─── TEXT EXCERPT

I had cases of poorly-responsive reviewers. By this I mean cases in which the reviewer merely stated “I read the rebuttal. My score did not change”. In these cases, I did a deep investigation: I read the response of the authors, and then determined if it made sense that the reviewer’s score did not change. This led to me “stealthily updating” (in my mind ☺) some scores, which I thought should have been higher due to concerns that had been addressed (and if the reviewer pointed out concerns that, despite being addressed, did not make them change their mind, then the review was not very respectful). However, this also led to me realising how convoluted some responses were—and I was not surprised that the reviewer simply wrote “my score did not change”.

I had cases of grumpy reviewers. By this I mean reviewers who were negative, and every attempt of the authors to make them change their mind was unsuccessful. These were very hard to deal with. My stance is that any paper can be improved and clarifications can always be made. A reviewer that interacts with the authors but never changes their mind despite repeated interactions is, in my view, somewhat biased. Potentially, this can be because they are steering the discussion towards points that are ultimately meaningless, or keep finding flaws that were not mentioned before whenever a given concern is addressed (and maybe the “new” concern is much less relevant than the first one). In these cases, too, I deeply investigated. This led to me “updating” some scores when I felt that there was no ground to maintain such low scores. Moreover, as a subcategory of the “grumpy reviewer” cases, I also had “one-grumpy reviewer” cases. These were those cases in which most reviewers were neutral or positive, and only one was negative. In these cases, I called out to such reviewer, explicitly requesting them to provide valid reasons for rejection that would counter all arguments of the “positive” reviewers. This never happened.

I had cases in which the authors pointed me to reviews that were “factually wrong”, or to the fact that “no reviewer responded”. I acknowledged these messages and reassured the authors that I was going to take action (if I hadn’t already), and that I would take that into account in elaborating my decision.

In either case, before writing my metareview, I wrote a shout-out to all reviewers summarizing the situation (likely a reject/accept) and to speak up if they wanted to object the decision.

Lessons Learned

Now, it may be surprising, but the four papers for which I proposed acceptance had relatively low scores (in absolute terms). Specifically: 4.8, 5.0, 5.0, 6.3 (on a 1–10 scale; note that 4 is “Borderline Reject” and 5 is “Borderline Accept” and 6 is “Weak Accept”). The reasons why I recommended acceptance are to be found in my explanations above. And I am glad that the SAC did not overrule my decisions (which were, by the way, motivated in the metareview).

──────

Extend the post on handling conference reviewers and metareviews by writing what comes after its final paragraph.

─── INPUT DATA

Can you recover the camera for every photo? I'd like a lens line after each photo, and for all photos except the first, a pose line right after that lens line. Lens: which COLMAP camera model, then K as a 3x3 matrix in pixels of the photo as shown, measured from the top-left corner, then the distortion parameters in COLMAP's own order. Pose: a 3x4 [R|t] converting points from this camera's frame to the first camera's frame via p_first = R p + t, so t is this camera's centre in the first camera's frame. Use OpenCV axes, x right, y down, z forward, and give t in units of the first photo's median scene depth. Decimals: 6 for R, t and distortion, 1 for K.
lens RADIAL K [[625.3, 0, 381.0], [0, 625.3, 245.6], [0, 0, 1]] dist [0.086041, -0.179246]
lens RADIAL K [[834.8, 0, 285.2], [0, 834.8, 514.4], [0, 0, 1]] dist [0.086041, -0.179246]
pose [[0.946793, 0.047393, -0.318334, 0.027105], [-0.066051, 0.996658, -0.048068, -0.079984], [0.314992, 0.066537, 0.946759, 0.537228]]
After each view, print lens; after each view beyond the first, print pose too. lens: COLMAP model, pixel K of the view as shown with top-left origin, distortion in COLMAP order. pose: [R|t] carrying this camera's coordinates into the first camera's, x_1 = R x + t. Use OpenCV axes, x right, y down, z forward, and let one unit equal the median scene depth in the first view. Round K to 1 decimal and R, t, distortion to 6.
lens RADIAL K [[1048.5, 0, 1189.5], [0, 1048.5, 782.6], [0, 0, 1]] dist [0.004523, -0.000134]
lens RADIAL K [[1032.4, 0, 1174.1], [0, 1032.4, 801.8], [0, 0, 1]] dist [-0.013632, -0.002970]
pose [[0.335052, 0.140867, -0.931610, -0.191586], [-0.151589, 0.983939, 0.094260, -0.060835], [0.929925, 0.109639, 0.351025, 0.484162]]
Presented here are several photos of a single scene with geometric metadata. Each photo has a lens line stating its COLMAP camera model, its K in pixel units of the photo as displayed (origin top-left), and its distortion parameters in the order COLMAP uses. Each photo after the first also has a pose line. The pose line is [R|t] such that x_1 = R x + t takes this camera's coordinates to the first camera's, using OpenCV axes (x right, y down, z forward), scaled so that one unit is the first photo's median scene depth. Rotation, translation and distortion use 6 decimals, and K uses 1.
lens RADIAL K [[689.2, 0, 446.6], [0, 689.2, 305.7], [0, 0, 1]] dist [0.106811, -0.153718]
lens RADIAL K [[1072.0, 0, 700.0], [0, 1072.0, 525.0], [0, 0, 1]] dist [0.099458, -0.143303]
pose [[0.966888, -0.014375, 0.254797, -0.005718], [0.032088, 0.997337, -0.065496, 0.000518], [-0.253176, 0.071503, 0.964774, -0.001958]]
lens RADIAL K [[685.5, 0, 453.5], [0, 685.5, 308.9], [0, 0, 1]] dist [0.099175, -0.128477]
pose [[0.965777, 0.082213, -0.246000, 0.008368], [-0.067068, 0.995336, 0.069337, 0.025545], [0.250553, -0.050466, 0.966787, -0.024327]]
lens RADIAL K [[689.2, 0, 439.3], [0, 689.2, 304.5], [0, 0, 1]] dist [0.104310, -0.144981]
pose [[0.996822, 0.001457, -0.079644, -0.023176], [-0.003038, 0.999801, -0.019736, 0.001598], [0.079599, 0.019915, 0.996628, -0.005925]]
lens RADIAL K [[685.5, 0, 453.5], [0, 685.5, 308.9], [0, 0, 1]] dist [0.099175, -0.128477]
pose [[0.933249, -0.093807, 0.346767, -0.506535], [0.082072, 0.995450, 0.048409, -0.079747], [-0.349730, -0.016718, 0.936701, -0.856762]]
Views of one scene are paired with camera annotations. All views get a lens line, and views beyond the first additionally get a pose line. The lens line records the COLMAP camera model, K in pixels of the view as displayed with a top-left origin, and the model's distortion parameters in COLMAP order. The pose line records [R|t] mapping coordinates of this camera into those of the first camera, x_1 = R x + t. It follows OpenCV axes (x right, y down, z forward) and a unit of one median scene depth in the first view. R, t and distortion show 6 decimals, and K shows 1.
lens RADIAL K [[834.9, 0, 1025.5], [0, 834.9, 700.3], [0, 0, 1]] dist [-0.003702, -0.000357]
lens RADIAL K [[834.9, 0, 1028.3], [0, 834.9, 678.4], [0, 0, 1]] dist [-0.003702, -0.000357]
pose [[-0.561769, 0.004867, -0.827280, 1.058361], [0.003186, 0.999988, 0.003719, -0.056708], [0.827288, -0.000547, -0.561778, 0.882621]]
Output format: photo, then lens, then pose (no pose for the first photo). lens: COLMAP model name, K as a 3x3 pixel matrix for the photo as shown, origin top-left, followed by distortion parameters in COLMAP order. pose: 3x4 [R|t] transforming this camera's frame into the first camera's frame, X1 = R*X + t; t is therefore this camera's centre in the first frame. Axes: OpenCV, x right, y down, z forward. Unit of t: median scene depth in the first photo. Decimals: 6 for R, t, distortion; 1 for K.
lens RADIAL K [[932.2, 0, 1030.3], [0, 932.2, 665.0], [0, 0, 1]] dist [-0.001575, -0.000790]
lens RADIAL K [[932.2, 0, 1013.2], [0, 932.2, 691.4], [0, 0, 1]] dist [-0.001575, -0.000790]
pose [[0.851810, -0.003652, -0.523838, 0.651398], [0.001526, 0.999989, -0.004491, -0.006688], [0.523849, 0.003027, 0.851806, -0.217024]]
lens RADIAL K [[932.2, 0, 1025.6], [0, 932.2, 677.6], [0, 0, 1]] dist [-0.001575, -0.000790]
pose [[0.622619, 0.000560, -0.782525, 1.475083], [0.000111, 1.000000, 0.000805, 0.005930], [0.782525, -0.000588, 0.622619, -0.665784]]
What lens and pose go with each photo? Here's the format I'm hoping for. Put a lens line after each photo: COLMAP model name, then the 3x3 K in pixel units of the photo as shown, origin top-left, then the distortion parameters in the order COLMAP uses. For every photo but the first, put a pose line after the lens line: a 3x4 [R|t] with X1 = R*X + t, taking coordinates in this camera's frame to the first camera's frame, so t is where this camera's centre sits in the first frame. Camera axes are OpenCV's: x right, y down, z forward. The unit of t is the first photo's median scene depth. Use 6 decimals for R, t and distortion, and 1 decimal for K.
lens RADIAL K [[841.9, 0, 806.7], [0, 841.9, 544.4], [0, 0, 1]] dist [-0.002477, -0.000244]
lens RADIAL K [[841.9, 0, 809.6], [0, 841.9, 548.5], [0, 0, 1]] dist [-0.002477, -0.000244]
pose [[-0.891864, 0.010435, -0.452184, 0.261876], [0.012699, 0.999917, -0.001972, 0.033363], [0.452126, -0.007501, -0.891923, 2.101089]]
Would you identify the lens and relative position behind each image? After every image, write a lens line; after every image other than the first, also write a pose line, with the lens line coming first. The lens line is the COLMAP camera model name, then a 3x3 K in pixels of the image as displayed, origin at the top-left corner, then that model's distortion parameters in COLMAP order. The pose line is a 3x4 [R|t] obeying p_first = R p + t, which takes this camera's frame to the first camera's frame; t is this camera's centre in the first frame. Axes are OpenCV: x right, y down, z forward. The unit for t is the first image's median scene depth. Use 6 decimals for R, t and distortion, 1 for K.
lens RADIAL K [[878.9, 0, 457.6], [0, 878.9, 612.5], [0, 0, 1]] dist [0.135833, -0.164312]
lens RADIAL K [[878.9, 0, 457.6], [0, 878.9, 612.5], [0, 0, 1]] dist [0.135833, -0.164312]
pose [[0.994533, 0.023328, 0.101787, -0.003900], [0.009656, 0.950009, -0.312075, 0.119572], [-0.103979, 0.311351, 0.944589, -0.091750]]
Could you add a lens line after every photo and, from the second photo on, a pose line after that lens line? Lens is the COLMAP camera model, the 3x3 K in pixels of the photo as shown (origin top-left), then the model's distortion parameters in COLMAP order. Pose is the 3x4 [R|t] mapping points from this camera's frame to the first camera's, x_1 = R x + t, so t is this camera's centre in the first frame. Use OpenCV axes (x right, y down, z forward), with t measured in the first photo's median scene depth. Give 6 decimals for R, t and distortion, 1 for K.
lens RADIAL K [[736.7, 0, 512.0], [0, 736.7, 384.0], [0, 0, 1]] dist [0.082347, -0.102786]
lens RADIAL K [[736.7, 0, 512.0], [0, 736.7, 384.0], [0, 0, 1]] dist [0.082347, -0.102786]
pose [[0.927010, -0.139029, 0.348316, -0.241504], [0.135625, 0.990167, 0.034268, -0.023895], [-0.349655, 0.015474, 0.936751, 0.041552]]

──────

__TASK RESULT__:
So, what did I learn from this? Essentially the following.

  • As an AC, you have the power to “do good”. Do you remember that adversarial/lazy/grumpy reviewer (e.g., those who simply write “poor novelty” without pointing out any flaw and without providing any guideline)? You can “reasonably ignore them” as an AC (it takes effort, but it is very rewarding).[b]This is not to say that “grumpy” reviewers are bad (I, too, am a “grumpy” reviewer at times!). The point is avoiding having the “grumpy reviewer” monopolize the discussion and, hence, dictate the outcome of the paper—unless, of course, such reasons are rooted on factual grounds. In any event, the authors should always have the chance to respond.
  • As an AC, you should listen to the authors. I believe a crucial missing piece in the peer-review system is the absence of a “third party” that the authors can interact with before a decision is made. An AC can do this: if the authors feel that something is wrong, the AC can and should listen.
  • Ultimately, papers that were rejected are those for which (i) the majority of the reviewers agreed that the paper had issues, and (ii) that participated in the discussion, and that (iii) even after the authors’ responses, there were no clear path of acceptance (more below).
  • Authors can overcommit. For instance, in many cases authors carried out new experiments, but the paper was still rejected. This typically was because either (a) it was hard to put the experiments in the paper in a way that “made sense” (without having to rewrite the entire paper); or (b) the experiments were so complex that it was impossible to gauge their correctness during the discussion phase.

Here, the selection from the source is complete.